Ron Falk, MD: Hello, and welcome to the Chair’s Corner from the Department of Medicine at the University of North Carolina. This is our series where we discuss different genetic diseases with physicians who treat patients with these conditions. Today, we will talk about hereditary hemochromatosis.

We welcome Dr. Sid Barritt, an Associate Professor of Medicine in our Division of Gastroenterology and Hepatology. Dr. Barritt specializes in liver disease, in particular non-alcoholic fatty liver disease. He sees patients who have hemochromatosis, which impacts the liver, and that will be the primary focus of our discussion today. Welcome, Dr. Barritt.

Sid Barritt, MD: Thank you.

Excessive iron deposition

Falk: What is hereditary hemochromatosis? What do those words mean?

Barritt: Hereditary hemochromatosis is a genetic disorder that predisposes to excessive iron deposition in the body. The body becomes efficient in absorbing iron, but without a great way of getting rid of excess iron, iron will then deposit in solid organs, particularly in the liver.

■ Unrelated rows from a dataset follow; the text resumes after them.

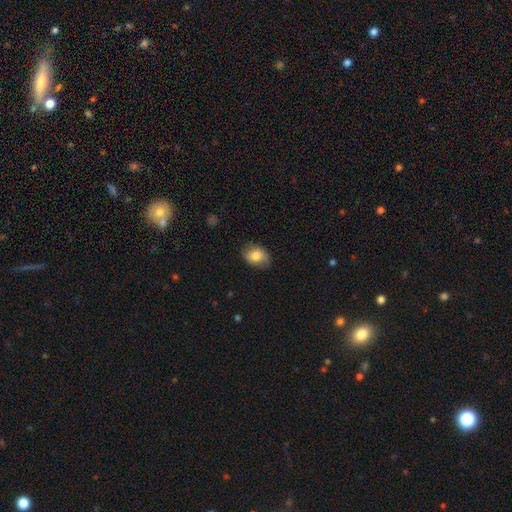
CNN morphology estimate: Smooth or featured?
  - smooth: 80% *
  - featured or disk: 12%
  - star or artifact: 8%
How rounded?
  - in between: 74% *
  - round: 25%
  - cigar-shaped: 1%
Merging?
  - none: 76% *
  - minor disturbance: 19%
  - major disturbance: 4%
  - merger: 1%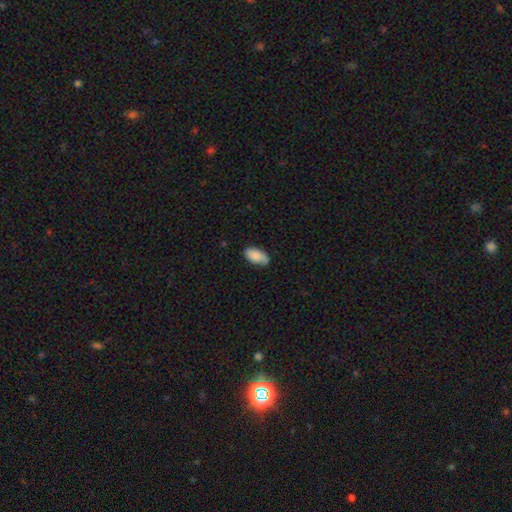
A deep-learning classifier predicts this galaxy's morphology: This appears to be a smooth galaxy with no disk features (86%) that is in between round and cigar-shaped (95%). Merging: none (73%).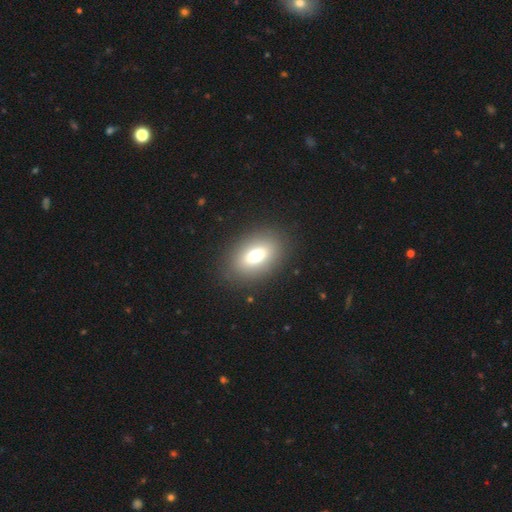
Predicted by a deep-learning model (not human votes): Morphology: type=smooth (73%); roundness=in between (82%); merging=none (87%).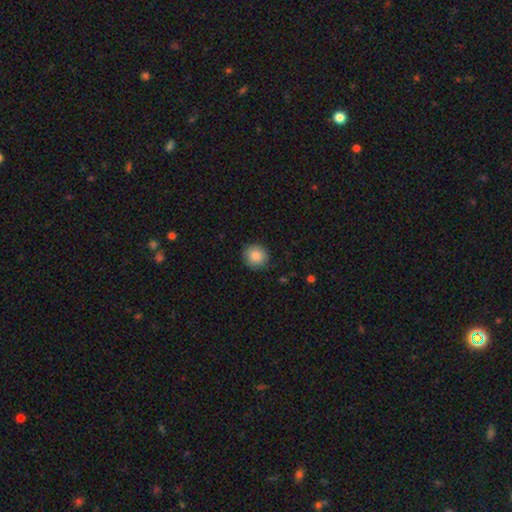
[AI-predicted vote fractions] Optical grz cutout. It shows a smooth galaxy with no disk features (87%) that is round (92%). Merging: none (88%).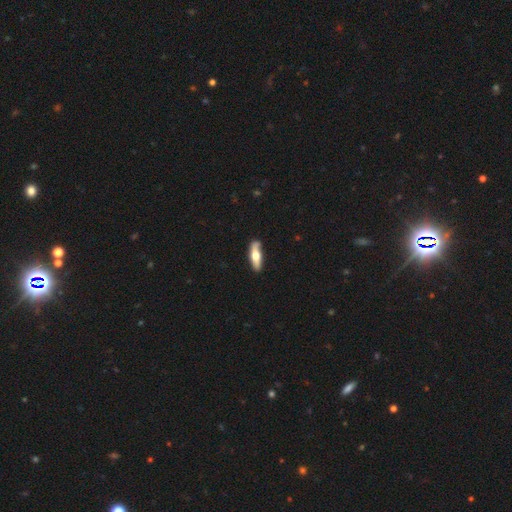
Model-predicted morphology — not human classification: The model was most divided on "smooth or featured": smooth: 52%, featured or disk: 44%, star or artifact: 5%. More confident: merging — none (80%); how rounded — cigar-shaped (53%).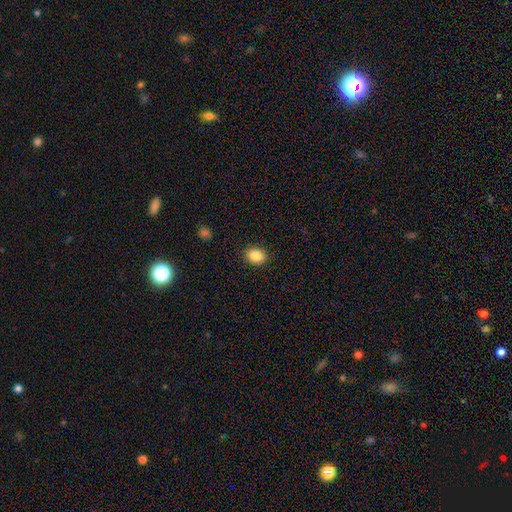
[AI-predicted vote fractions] Smooth or featured: smooth — 88% (star or artifact — 9%)
How rounded: in between — 64% (round — 35%)
Merging: none — 89% (minor disturbance — 7%)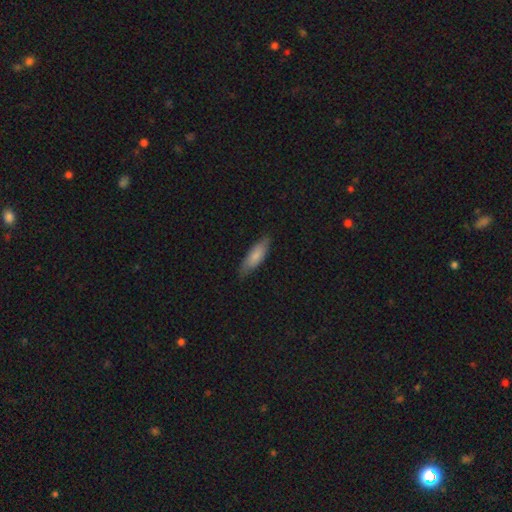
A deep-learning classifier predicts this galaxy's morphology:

Falk: Now, where do we get iron from in the first place?

Barritt: Iron comes into the body via our diet—dietary iron: meat, leafy green vegetables, things like that.

Falk: One can lose iron. Women lose iron during menstrual periods. How else can you lose iron?

Barritt: Well, that’s really about it. Blood loss is about the only way to lose iron. Blood loss, GI blood loss, menstrual cycle—that’s the main way that the body disposes of iron. Iron is also formed into red blood cells, but there’s only a certain amount of red blood cells the body will make, and the rest of the excess iron is deposited elsewhere.

Falk: The goal, then, is to ingest enough iron, and have that iron make it so you have plenty enough of normal red blood cells that deliver oxygen to the body, and extra iron is handled by the liver and gotten rid of, under normal circumstances.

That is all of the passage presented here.